A cultura do cancelamento no contexto atual

Com o boom da internet pessoas têm sido fortemente prejudicadas com os cancelamentos em massa

Maurilio Gabriel - editado por Luhê Ramos
Com o forte avanço da internet e das redes sociais a cultura do cancelamento tanto no Brasil como em outras partes do mundo se tornou cada vez mais agressiva, pessoas públicas como: artistas, jornalistas, políticos, digital influencer entre outros têm sido cancelados por causa de comportamentos que não condizem com seus perfis.

O “cancelamento” de maneira geral é algo presente na natureza humana e o ser humano já praticam a cultura do cancelamento há centenas de anos. Como na época da Inquisição as pessoas queimavam outras pessoas em praça pública como forma de cancelamento.

O atual cancelamento 

Já o cancelamento que conhecemos hoje, que é praticado na internet, é mais atual. Um movimento significativo para marcar o início da cultura do cancelamento foi o “#Me Too”, que surgiu em 2017. No movimento atrizes de Hollywood expuseram seus assediadores na internet usando a hashtag #Me Too. O especialista em Marketing Digital Flavio Muniz afirma que a cultura do cancelamento na internet começou com uma boa causa, mas com o tempo tomou outro caminho.
Com isso o novo single da cantora e compositora Gloria Groove trouxe em sua nova música lançada recentemente um retrato de como o meio musical entre outros meios tem sido cada vez mais competitivo. E de como a cultura do cancelamento se tornou mais veloz nos cancelamentos na internet.

Casos de famosos cancelados 

Casos como o da cantora Carol Conká e o cantor Nego do Borel mostram o quanto à internet e as redes sociais são impiedosas.
Aliás, a cantora Carol Conká que sempre demonstrou representatividade ao seu grande público como: feminista e outras bandeiras que ela sempre apoiou e levantou, Carol Conká sofreu cancelamento por parte do seu público depois de ter sido eliminada do reality show o Big Brother Brasil com 99,17% de rejeição, um recorde e um prejuízo grotesco para sua imagem e fama, alguns comportamentos e atitudes que não condiziam com o que ela sempre mostrava fora do reality foram impulsos para toda a onda negativa que a cantora sofreu.

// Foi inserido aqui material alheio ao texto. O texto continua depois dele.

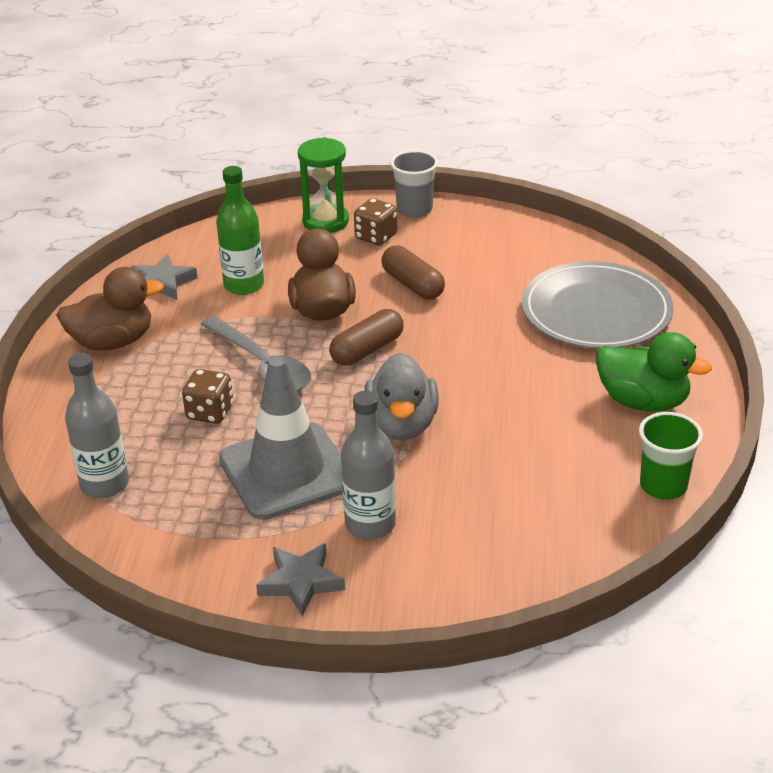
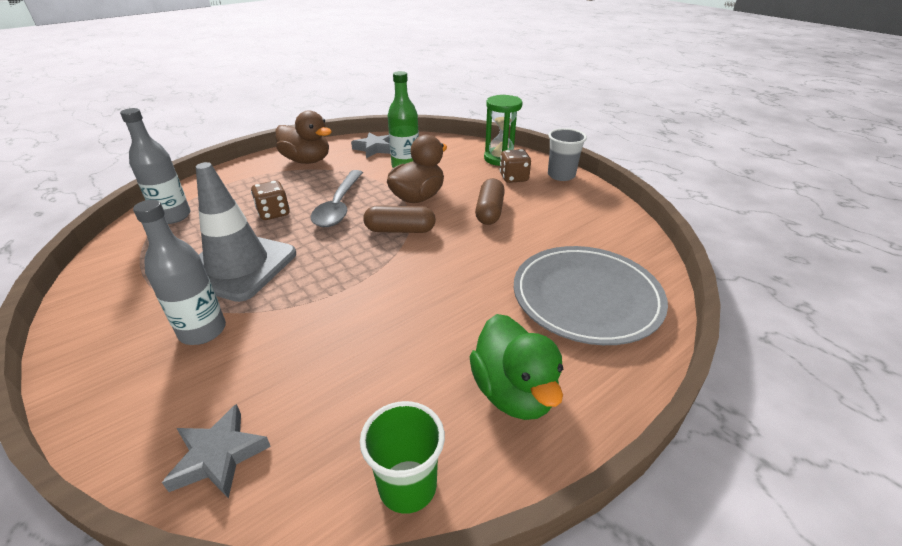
camera: 45 degrees right, 0 degrees up
grey star [256,543,345,616] -> grey star moved to [162,404,271,499]
grey duck [364,353,439,440] -> none

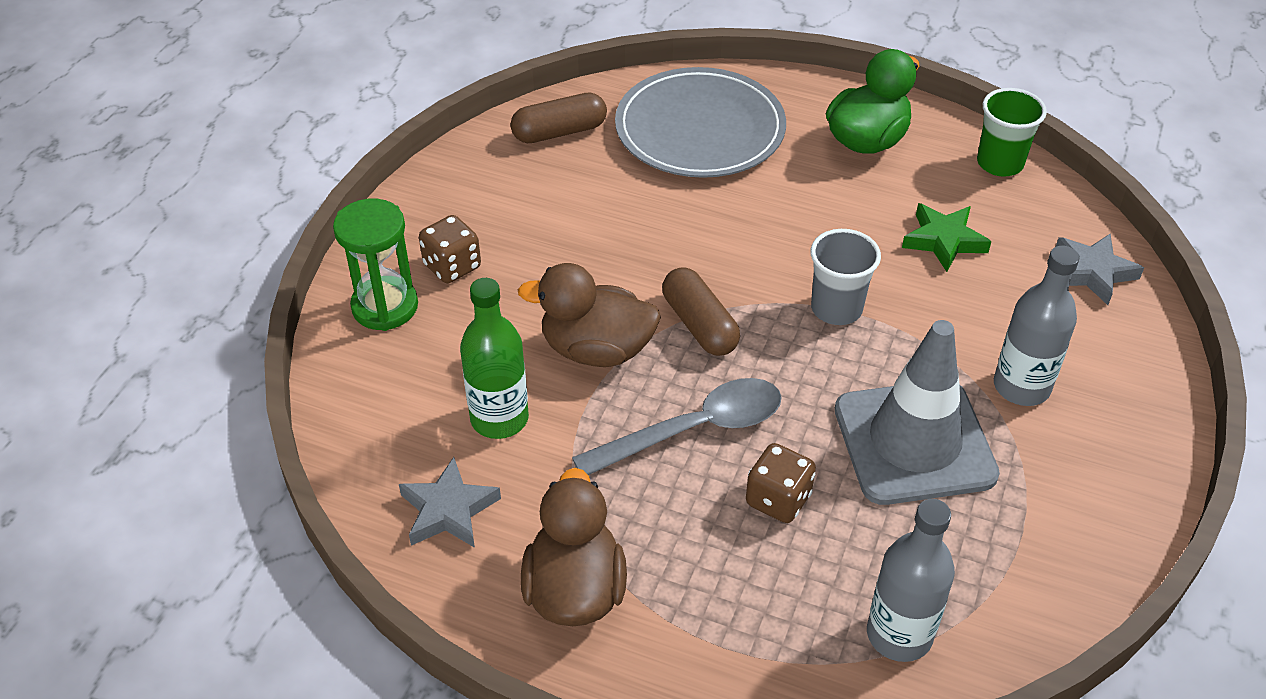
camera: 120 degrees left, 10 degrees up
brown capsule [475,178,505,225] -> brown capsule moved to [510,92,607,143]
grey cup [548,128,587,181] -> grey cup moved to [810,229,881,325]
none -> green star [902,203,992,272]

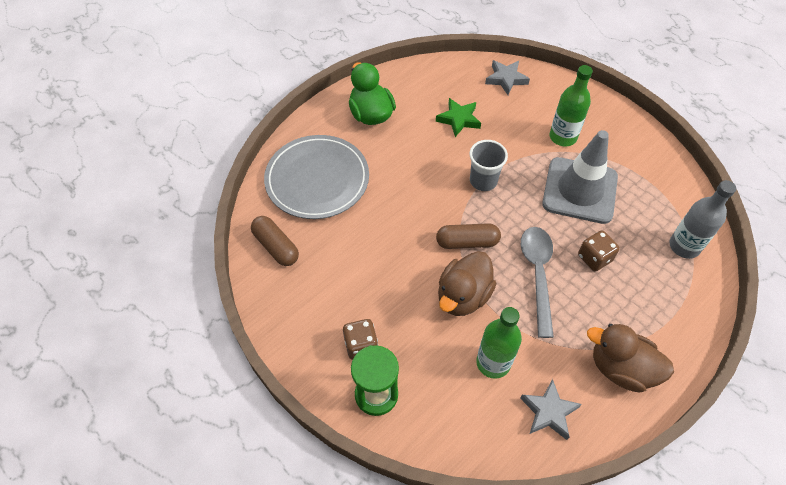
camera: 65 degrees left, 10 degrees up
brown capsule [510,92,607,143] -> brown capsule turned 45 degrees counterclockwise [251,216,299,266]
green cup [977,88,1047,177] -> none
grey bottle [994,246,1079,406] -> green bottle [549,65,593,147]

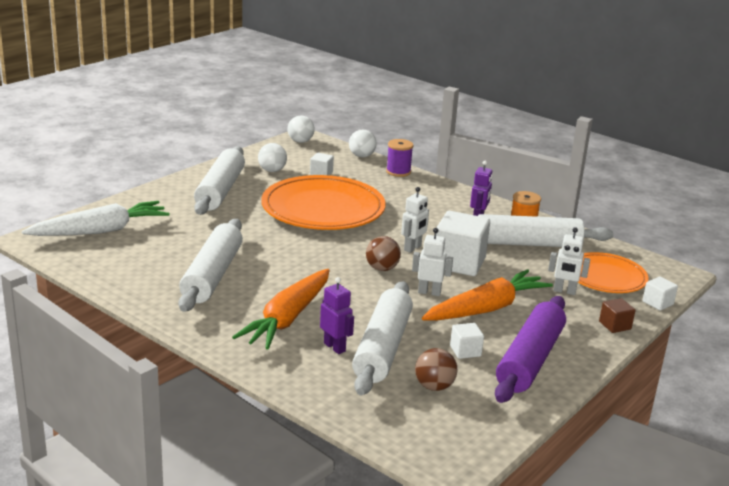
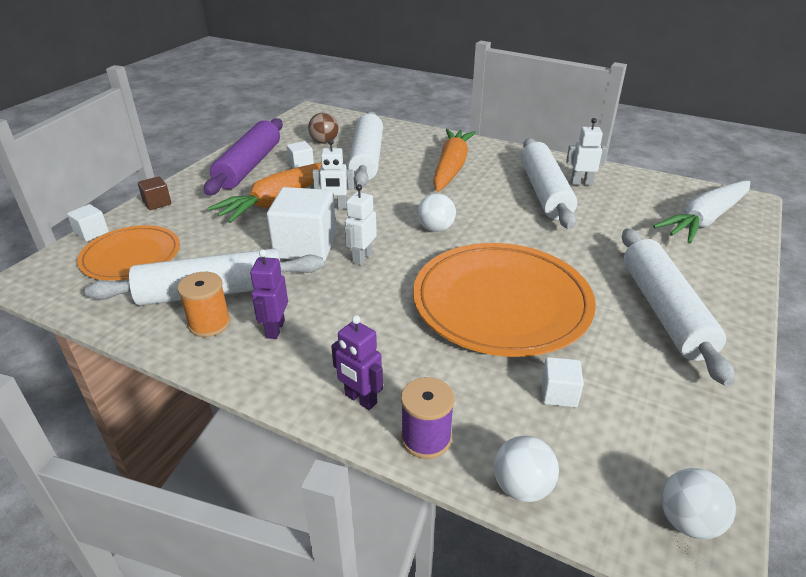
camera: 170 degrees right, 10 degrees up
white ball [258,143,287,172] -> white ball moved to [418,193,456,232]
purple robot [320,277,354,354] -> purple robot moved to [331,315,383,410]
brown ball [366,236,401,271] -> none
white robot [548,227,590,295] -> white robot moved to [566,118,608,185]

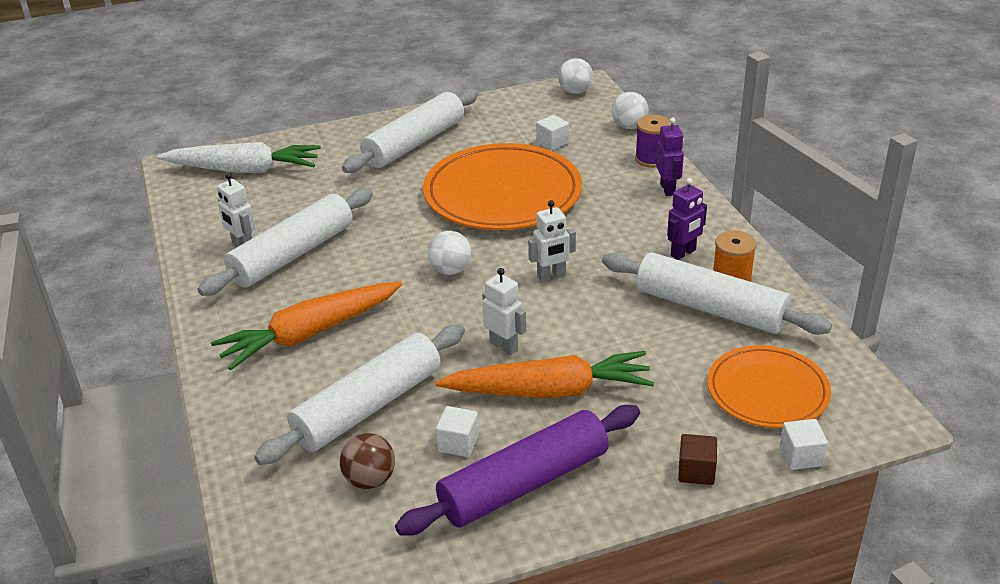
camera: 135 degrees left, 0 degrees up
white cube [267,187,336,262] -> none

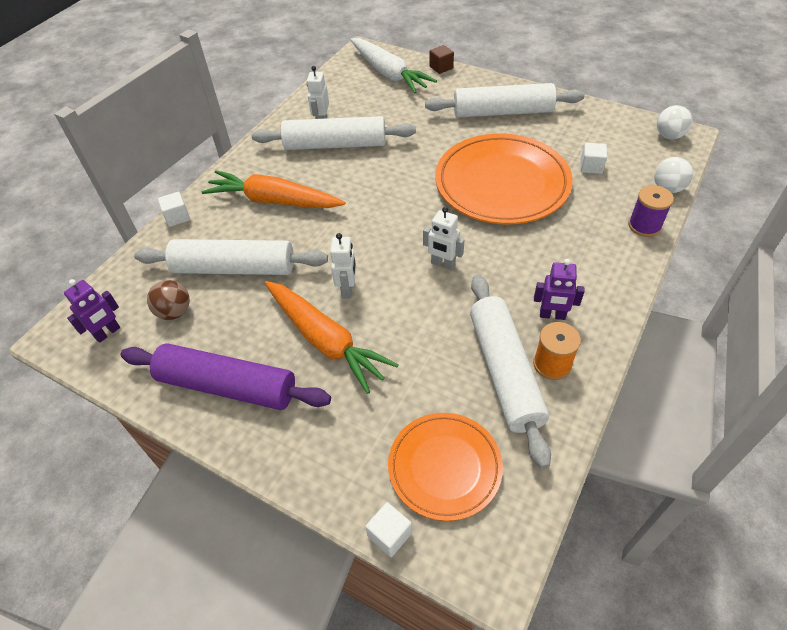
camera: 50 degrees right, 15 degrees up
white ball [427,231,472,275] -> none
white cube [436,406,479,457] -> white cube moved to [158,192,190,227]
purple robot [656,117,684,196] -> purple robot moved to [64,279,120,343]
brown cube [678,434,717,485] -> brown cube moved to [429,45,454,74]

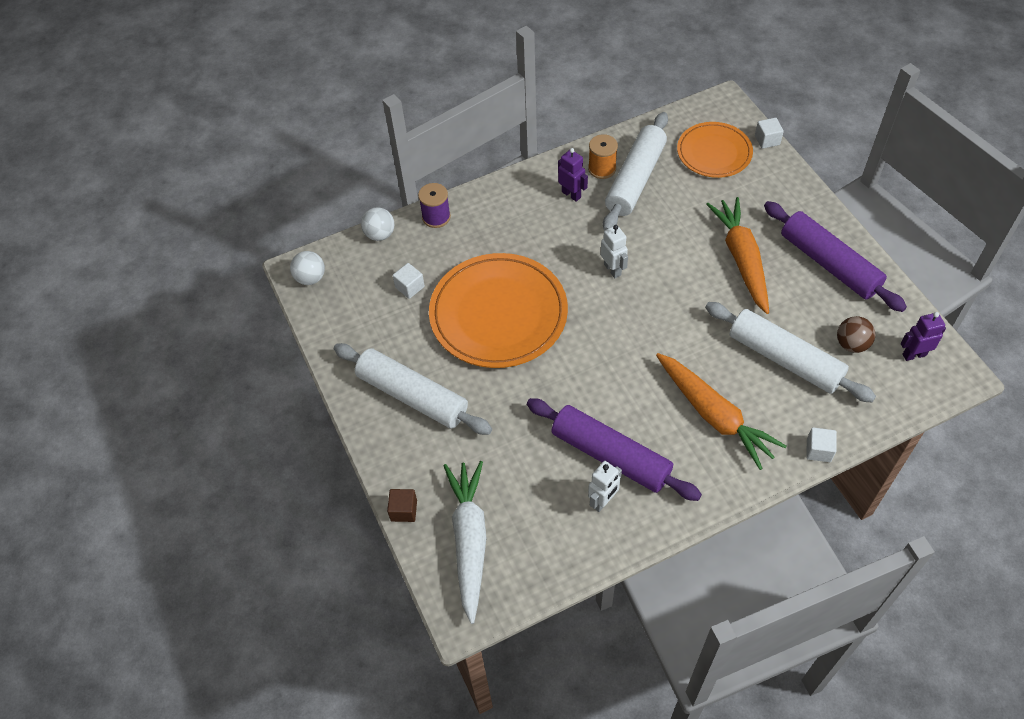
camera: 145 degrees left, 5 degrees up
white rolling pin [252,116,416,150] -> purple rolling pin [527,398,702,501]
white robot [330,233,356,298] -> none

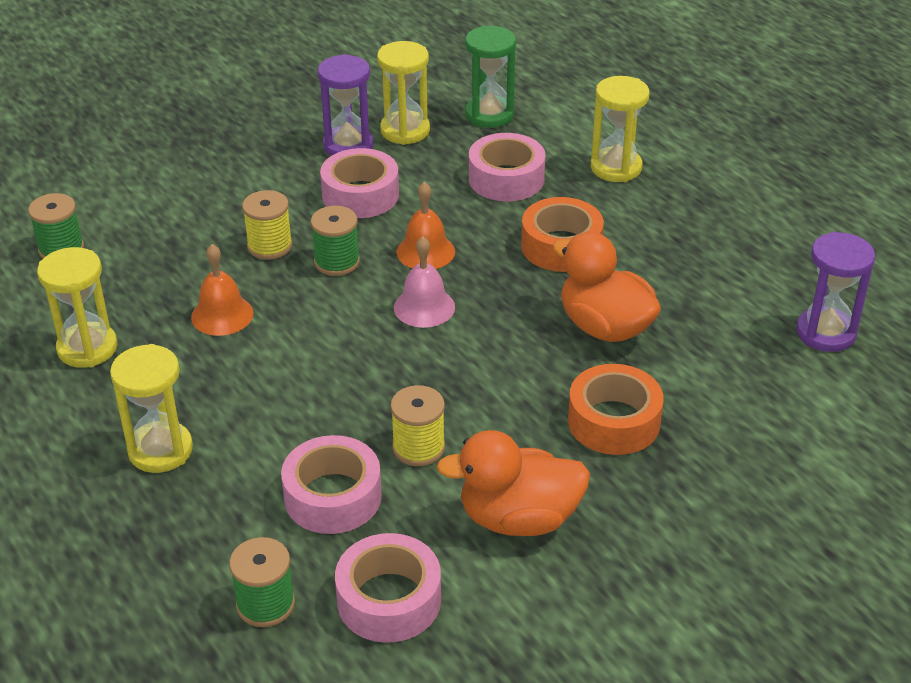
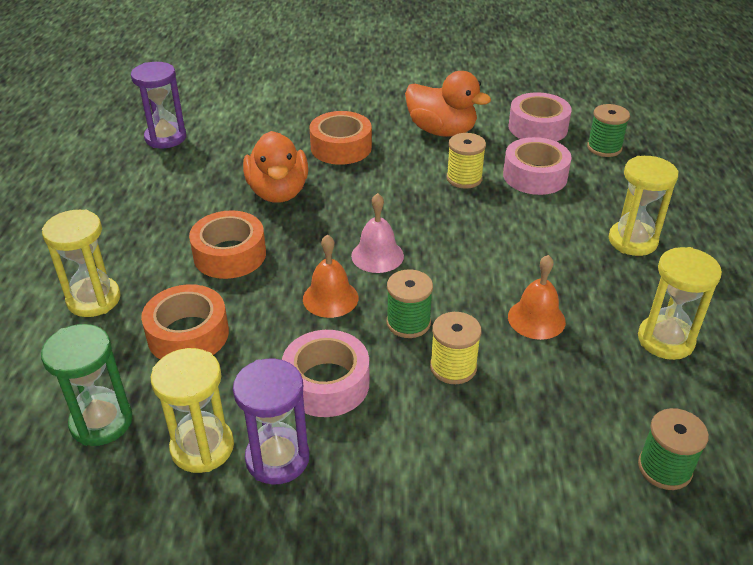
camera: 145 degrees left, 0 degrees up
pink tape [469,133,545,201] -> orange tape [141,284,229,359]

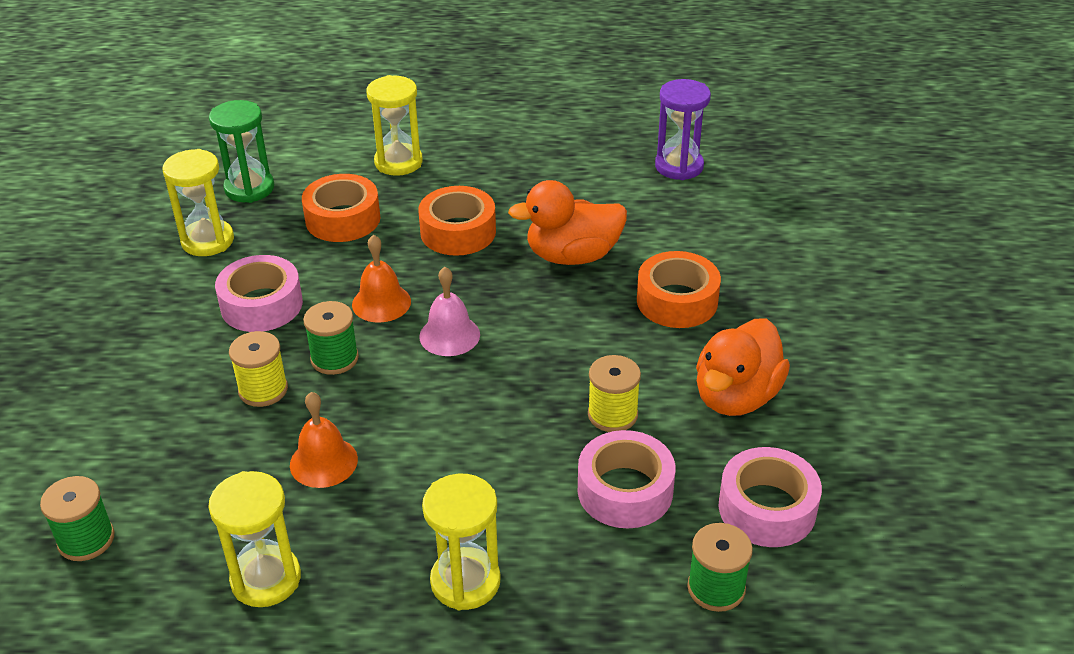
camera: 90 degrees right, 0 degrees up
purple hourglass [233,358,309,484] -> none

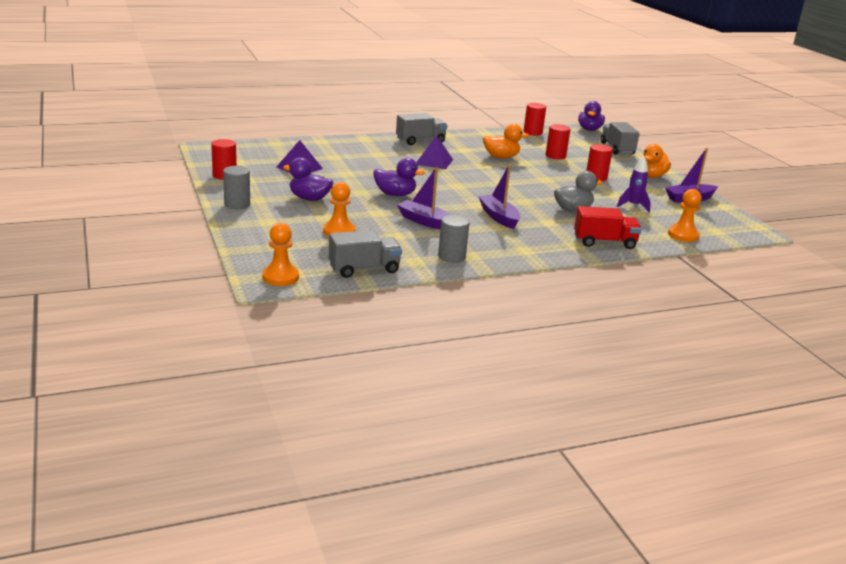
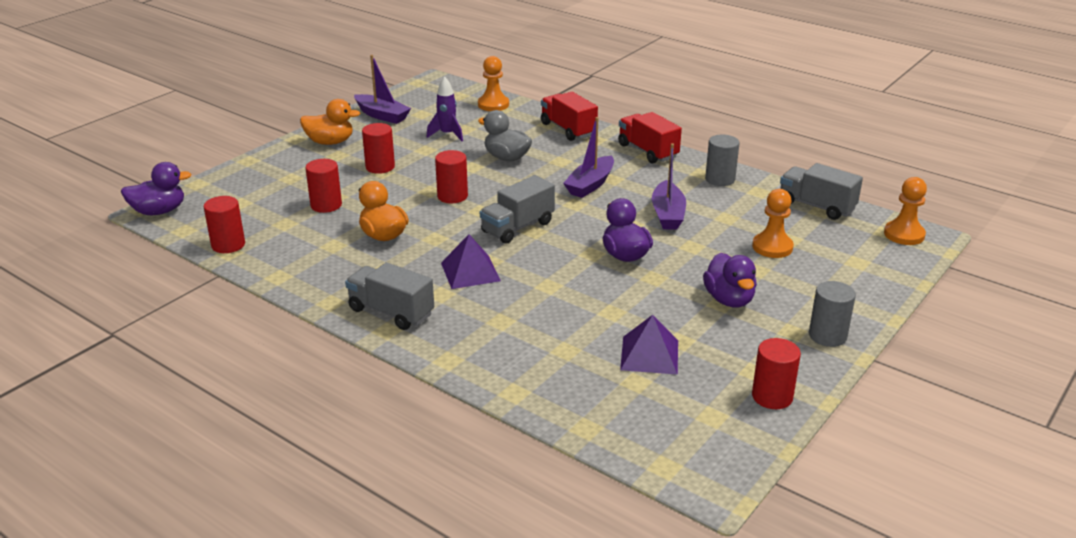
camera: 120 degrees left, 5 degrees up
grey truck [601,122,640,155] -> grey truck moved to [480,175,555,244]
none -> red cylinder [435,150,468,203]
none -> red truck [618,112,682,164]

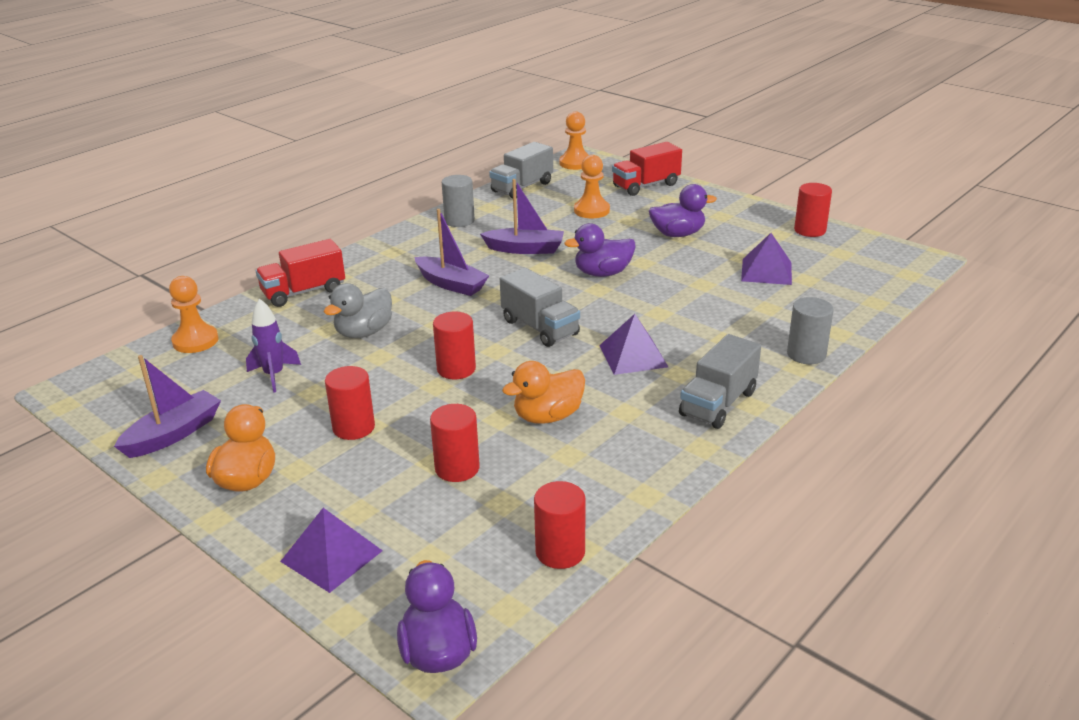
camera: 85 degrees left, 0 degrees up
red truck [618,112,682,164] -> red truck moved to [612,142,682,196]
grey cylinder [809,281,856,347] -> grey cylinder moved to [787,297,834,364]
none -> purple pyramid [280,508,383,593]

E o que falar do cantor Nego do Borel?  Já que não foram nem uma ou duas vezes que ele foi cancelado.  Em 2019, o cantor referiu comentários machistas e de mau gosto contra Luisa Marilac que é transexual e vale ressaltar que um ano antes da confusão com Luisa, Nego lançou o clipe de “Me Solta”, no qual ele aparece vestido de mulher e em determinado momento beija outro homem.
E com toda essa repercussão negativa, Nego tentou apaziguar a situação tentando demonstrar arrependimento e até mesmo envolvendo religião em toda essa historia.

Assim como também a jornalista e apresentadora Fernanda Gentil foi boicotada, em uma entrevista, a apresentadora da Globo ao jornal Folha de S. Paulo rendeu um tiroteio de tuítes raivosos depois que ela falou sobre racismo e homossexualidade.
Em um trecho a jornalista, disse respeitar “quem acha um crime beijo gay” e “quem infelizmente é racista”, mas afirmou não concordar com violência. 

Por fim percebemos que as mídias sociais se tornaram um campo minado onde nada passa despercebida dos olhos do público, e que se artistas não tomarem certo cuidado com o que falam ou divulgam  na internet o cancelamento vem e para voltar a ter o sucesso será um pouco mais trabalhoso.